This tonal mixture is evident from the opening line: "Not wanting to arouse Vishnu in case he hadn't died yet, Mrs. Asrani tiptoed down to the third step above the landing on which he lived." As Mrs. Asrani struggles with the absurdity of offering tea to an unconscious, dying man--and her selfish need to fulfill that social obligation--the reader encounters one of the novel's central concerns: What should be done about Vishnu and how can the responsibility be evaded or passed to someone else? The question becomes more complicated as feuding households, the Asranis and the Pathaks, argue over who should pay for the care and removal of their neighbor and hireling.

The residents feel revulsion toward this man who has long performed their menial tasks in exchange for excess food and spare change (which he typically spends on drink). Now, with circumstances becoming uglier, their threadbare tolerance turns to petty meanness, an attitude that Suri captures convincingly. The only weakness in his characterizations is a tendency to ascribe such behavior to the women of the building but cast several of the male characters as merely haplessly ineffectual.

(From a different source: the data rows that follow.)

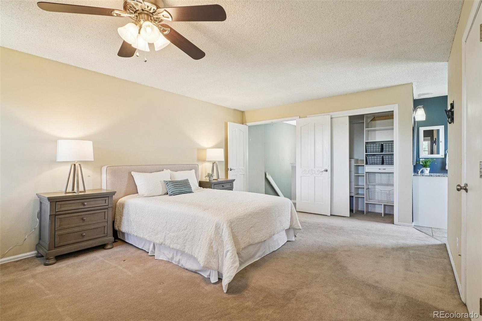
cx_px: 241
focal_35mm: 16
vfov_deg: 72.0
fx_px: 221
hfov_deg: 95.0
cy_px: 160
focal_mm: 11
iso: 500
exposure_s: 1/20
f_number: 8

As Suri details the interior lives of the feuding households, he gradually introduces the building's other tenants. There's a pair of star-crossed young lovers who straddle the Hindu-Muslim divide through their Bollywood fantasy; an irreligious freethinker seeking enlightenment and his Muslim wife fearful of blasphemy; a middle-aged man lost to himself and attempting to recover from the premature death of his wife. And then, of course, there is the dying, ever-prostrate Vishnu, who in terminal convalescence recalls his mother's stories and his foolish "romance" with a prostitute--before envisioning ascension as the Hindu god whose name he bears. The novel's ultimate vision is itself complicated and messily human and divine: a portrait of a highly imperfect community as viewed from a death perch at the foot of the stairs.